● **Text excerpt**
# # #

What about with only $500$ observations?

In [9]:
# simulate n=5,000 observations from the observed SCM
smallerObs <- simObsSCM(n = 5e2)

# get stratified estimates 
EhatY_A1Ww <- getStratEst(data = smallerObs)

# plot stratified-estimated values
plot(EhatY_A1Ww ~ allw, bty="n", xlab="w", 
     ylab=expression(hat(E)*"(Y | A=1, W)"),
     mgp = c(2.1,0.5,0))
# add true values
points(E0Y_A1Ww_true ~ allw, pch=3) 
# add legend
legend(x=30, y=10, bty="n", pch = c(1,3),
       legend = c("Estimated", "True"))

What about only $100$ observations?

In [10]:
# simulate n=5,000 observations from the observed SCM
smallerObs <- simObsSCM(n = 1e2)

# get stratified estimates 
EhatY_A1Ww <- getStratEst(data = smallerObs)

# plot stratified-estimated values
plot(EhatY_A1Ww ~ allw, bty="n", xlab="w", 
     ylab=expression(hat(E)*"(Y | A=1, W)"),
     mgp = c(2.1,0.5,0))
# add true values
points(E0Y_A1Ww_true ~ allw, pch=3) 
# add legend
legend(x=30, y=10, bty="n", pch = c(1,3),
       legend = c("Estimated", "True"))

Now we see problems arise with the stratified estimator.

  1. When there are few observations in each strata, the estimator will have high variance.

  2. When there are no observations in a stratum, the estimator is not well defined.

III. Simple kernel regression

In this section we will start to explore solutions the problems with stratified estimators that we explored in the previous section. We will move into the even harder problem where $W$ is a continuous variable. With continuous variables there is no hope of constructing a stratified estimator because the probability that $W=w$ for any choice of $w$ is 0. Let's modify some of the functions from the first section to a new SCM.

# # #

● **Records shown**
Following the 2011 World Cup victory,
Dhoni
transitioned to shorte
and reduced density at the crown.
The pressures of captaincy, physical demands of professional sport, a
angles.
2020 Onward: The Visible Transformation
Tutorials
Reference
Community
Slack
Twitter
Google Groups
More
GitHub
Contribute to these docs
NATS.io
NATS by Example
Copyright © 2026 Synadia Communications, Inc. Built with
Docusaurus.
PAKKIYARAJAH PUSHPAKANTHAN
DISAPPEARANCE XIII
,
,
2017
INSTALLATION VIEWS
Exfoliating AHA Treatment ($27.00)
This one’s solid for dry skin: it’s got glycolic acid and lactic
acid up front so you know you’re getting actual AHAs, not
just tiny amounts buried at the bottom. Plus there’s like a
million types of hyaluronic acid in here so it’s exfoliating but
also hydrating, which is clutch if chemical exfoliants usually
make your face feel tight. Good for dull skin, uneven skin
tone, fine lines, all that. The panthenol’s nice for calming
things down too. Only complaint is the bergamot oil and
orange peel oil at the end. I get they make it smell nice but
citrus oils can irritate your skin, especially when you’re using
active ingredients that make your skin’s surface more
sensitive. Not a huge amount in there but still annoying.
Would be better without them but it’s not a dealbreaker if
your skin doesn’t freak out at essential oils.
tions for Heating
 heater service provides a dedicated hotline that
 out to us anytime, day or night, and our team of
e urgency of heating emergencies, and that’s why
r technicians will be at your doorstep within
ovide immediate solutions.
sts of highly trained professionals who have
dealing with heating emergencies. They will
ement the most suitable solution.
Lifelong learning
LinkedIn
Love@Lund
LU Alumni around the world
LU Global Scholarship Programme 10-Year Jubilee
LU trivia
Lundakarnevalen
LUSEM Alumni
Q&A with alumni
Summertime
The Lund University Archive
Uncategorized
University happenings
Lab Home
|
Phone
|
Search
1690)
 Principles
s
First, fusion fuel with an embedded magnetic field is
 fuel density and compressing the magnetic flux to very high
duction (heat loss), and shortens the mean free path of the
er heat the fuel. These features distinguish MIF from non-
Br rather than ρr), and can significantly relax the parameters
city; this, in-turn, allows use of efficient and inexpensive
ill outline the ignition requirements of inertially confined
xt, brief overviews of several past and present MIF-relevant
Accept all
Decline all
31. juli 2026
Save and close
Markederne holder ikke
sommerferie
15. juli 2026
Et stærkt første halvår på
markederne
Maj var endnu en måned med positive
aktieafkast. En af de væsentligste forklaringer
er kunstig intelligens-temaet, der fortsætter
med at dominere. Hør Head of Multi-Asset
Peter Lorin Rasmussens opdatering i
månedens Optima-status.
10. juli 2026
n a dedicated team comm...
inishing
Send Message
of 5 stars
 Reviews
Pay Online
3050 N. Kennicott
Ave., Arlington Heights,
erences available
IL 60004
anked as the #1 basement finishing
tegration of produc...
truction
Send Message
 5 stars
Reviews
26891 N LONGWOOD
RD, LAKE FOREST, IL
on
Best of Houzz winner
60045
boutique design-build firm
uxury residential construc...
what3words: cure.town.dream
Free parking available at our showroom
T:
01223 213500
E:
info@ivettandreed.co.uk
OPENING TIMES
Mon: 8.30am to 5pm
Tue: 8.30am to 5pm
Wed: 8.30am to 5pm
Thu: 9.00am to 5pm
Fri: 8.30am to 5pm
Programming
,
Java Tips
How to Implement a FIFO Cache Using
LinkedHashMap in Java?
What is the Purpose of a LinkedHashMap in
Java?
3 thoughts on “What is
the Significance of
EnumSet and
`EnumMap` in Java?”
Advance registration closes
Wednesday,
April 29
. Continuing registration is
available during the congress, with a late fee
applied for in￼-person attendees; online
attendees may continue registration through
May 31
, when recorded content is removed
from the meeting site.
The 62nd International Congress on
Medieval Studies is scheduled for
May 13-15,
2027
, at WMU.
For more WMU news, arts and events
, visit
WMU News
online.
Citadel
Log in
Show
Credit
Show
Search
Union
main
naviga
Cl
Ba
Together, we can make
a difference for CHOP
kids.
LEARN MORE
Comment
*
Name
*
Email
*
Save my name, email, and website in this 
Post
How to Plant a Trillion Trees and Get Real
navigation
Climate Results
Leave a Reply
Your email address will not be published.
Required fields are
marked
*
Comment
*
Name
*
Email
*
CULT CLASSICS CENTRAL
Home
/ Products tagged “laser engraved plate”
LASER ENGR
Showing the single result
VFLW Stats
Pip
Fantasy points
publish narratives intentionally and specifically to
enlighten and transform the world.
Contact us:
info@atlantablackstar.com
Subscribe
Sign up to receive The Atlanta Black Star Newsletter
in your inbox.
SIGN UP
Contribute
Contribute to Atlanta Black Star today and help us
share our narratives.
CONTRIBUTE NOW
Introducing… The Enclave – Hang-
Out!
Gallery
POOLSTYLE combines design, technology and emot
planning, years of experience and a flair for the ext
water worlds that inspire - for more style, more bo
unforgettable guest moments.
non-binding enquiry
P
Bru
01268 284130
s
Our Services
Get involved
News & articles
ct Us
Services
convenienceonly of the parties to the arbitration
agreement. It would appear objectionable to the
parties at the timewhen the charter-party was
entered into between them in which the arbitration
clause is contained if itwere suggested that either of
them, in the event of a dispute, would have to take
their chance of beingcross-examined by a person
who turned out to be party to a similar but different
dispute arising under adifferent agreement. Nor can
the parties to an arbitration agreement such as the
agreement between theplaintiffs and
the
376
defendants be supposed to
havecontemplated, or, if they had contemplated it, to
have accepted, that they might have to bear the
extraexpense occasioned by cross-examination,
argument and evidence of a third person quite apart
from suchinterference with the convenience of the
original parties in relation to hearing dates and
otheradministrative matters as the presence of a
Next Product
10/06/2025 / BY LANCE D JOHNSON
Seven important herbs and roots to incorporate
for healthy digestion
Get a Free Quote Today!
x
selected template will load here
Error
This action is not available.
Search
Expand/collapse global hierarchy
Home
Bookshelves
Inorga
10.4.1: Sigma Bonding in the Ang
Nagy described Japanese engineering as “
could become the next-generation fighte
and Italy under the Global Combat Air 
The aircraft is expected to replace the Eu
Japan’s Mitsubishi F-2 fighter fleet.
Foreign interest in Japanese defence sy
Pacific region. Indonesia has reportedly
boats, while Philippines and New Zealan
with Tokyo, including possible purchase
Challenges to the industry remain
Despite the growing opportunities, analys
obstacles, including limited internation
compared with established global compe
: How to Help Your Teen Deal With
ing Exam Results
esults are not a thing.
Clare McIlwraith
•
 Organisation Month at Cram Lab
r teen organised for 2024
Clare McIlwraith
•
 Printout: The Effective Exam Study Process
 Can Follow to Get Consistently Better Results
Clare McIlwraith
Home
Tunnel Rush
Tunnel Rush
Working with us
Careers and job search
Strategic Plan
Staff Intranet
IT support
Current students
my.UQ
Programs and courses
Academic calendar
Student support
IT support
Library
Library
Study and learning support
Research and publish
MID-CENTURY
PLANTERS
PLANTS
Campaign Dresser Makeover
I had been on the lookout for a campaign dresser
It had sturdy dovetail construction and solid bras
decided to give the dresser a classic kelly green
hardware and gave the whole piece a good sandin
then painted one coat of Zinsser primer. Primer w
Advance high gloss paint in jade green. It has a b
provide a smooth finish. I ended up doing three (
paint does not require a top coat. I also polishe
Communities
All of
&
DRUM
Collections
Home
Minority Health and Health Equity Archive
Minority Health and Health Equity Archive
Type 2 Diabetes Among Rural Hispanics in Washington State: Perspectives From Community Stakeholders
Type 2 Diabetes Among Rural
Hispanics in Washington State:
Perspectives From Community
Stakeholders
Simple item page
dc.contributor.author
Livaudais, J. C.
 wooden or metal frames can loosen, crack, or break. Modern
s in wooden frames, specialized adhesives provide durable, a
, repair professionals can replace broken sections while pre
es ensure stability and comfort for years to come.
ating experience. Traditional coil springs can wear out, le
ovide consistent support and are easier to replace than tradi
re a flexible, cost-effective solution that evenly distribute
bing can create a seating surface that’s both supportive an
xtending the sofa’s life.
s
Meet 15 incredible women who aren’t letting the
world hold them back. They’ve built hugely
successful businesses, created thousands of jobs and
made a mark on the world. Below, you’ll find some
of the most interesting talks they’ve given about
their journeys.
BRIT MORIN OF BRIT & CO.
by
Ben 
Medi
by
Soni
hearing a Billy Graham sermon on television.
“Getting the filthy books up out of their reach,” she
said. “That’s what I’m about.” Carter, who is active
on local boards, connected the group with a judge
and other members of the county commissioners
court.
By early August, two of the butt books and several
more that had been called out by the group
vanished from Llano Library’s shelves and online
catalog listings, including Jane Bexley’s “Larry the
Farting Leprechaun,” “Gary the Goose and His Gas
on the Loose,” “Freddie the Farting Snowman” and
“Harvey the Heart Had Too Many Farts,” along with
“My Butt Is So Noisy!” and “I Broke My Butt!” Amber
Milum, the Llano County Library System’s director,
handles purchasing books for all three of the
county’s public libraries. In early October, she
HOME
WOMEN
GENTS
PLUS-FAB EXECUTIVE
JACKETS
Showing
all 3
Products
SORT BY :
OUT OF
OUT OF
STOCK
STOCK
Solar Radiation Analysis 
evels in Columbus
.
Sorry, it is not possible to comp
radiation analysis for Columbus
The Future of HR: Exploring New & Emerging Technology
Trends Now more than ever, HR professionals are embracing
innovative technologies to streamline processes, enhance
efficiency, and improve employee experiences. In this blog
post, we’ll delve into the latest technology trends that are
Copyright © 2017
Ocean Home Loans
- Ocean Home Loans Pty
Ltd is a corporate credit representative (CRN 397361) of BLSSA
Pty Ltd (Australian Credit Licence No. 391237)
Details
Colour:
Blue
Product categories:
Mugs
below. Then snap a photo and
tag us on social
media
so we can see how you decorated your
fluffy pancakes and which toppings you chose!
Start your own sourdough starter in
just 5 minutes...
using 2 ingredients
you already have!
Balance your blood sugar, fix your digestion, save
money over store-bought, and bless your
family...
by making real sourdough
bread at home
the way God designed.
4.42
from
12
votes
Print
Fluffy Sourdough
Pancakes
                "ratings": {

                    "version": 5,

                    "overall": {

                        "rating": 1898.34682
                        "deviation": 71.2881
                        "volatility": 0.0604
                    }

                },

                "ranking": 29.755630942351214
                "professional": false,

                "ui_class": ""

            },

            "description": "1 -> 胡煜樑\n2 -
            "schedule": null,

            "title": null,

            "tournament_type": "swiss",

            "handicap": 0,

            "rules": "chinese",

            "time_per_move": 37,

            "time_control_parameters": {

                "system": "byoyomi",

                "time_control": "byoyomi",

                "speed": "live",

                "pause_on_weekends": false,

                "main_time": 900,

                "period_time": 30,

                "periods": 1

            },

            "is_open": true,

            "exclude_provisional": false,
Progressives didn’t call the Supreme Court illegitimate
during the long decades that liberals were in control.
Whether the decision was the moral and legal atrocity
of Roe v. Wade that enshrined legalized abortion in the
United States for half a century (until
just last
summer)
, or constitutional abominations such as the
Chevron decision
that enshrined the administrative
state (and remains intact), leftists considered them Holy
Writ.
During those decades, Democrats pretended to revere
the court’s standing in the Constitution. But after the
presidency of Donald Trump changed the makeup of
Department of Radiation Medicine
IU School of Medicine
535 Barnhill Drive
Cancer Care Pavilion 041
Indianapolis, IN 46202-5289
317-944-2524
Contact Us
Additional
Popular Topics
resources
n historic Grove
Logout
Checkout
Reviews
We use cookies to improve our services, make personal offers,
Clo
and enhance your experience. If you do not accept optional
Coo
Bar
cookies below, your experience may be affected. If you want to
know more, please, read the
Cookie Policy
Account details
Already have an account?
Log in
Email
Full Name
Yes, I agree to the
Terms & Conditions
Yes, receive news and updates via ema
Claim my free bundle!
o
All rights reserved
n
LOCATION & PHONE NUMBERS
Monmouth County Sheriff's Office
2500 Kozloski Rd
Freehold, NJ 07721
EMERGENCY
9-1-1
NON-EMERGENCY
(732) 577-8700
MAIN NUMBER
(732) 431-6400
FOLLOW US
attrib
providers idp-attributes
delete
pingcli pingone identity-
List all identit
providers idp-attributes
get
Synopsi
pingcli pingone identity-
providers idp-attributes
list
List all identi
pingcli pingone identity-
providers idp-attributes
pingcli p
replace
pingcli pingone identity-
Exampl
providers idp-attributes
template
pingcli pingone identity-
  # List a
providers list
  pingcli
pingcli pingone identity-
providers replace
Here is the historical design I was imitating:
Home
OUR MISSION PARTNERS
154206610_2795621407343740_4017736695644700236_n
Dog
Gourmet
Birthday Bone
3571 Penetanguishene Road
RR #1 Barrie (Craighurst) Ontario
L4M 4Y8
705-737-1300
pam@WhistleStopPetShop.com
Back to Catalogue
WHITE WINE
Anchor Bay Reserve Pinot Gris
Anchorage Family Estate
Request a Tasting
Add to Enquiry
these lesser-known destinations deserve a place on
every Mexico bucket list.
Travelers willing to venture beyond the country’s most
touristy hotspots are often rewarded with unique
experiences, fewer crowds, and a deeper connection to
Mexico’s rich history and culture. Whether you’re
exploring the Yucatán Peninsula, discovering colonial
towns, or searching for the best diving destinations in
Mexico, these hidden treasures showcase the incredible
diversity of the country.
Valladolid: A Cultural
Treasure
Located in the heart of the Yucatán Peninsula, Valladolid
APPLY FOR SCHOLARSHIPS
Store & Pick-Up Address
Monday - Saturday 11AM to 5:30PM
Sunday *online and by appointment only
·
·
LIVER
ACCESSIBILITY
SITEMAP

# # #

● **How to complete this task**
Reproduce the stratified-estimator text above in full, word for word.

● **Response area**
What about with only $500$ observations?

In [9]:
# simulate n=5,000 observations from the observed SCM
smallerObs <- simObsSCM(n = 5e2)

# get stratified estimates 
EhatY_A1Ww <- getStratEst(data = smallerObs)

# plot stratified-estimated values
plot(EhatY_A1Ww ~ allw, bty="n", xlab="w", 
     ylab=expression(hat(E)*"(Y | A=1, W)"),
     mgp = c(2.1,0.5,0))
# add true values
points(E0Y_A1Ww_true ~ allw, pch=3) 
# add legend
legend(x=30, y=10, bty="n", pch = c(1,3),
       legend = c("Estimated", "True"))

What about only $100$ observations?

In [10]:
# simulate n=5,000 observations from the observed SCM
smallerObs <- simObsSCM(n = 1e2)

# get stratified estimates 
EhatY_A1Ww <- getStratEst(data = smallerObs)

# plot stratified-estimated values
plot(EhatY_A1Ww ~ allw, bty="n", xlab="w", 
     ylab=expression(hat(E)*"(Y | A=1, W)"),
     mgp = c(2.1,0.5,0))
# add true values
points(E0Y_A1Ww_true ~ allw, pch=3) 
# add legend
legend(x=30, y=10, bty="n", pch = c(1,3),
       legend = c("Estimated", "True"))

Now we see problems arise with the stratified estimator.

  1. When there are few observations in each strata, the estimator will have high variance.

  2. When there are no observations in a stratum, the estimator is not well defined.

III. Simple kernel regression

In this section we will start to explore solutions the problems with stratified estimators that we explored in the previous section. We will move into the even harder problem where $W$ is a continuous variable. With continuous variables there is no hope of constructing a stratified estimator because the probability that $W=w$ for any choice of $w$ is 0. Let's modify some of the functions from the first section to a new SCM.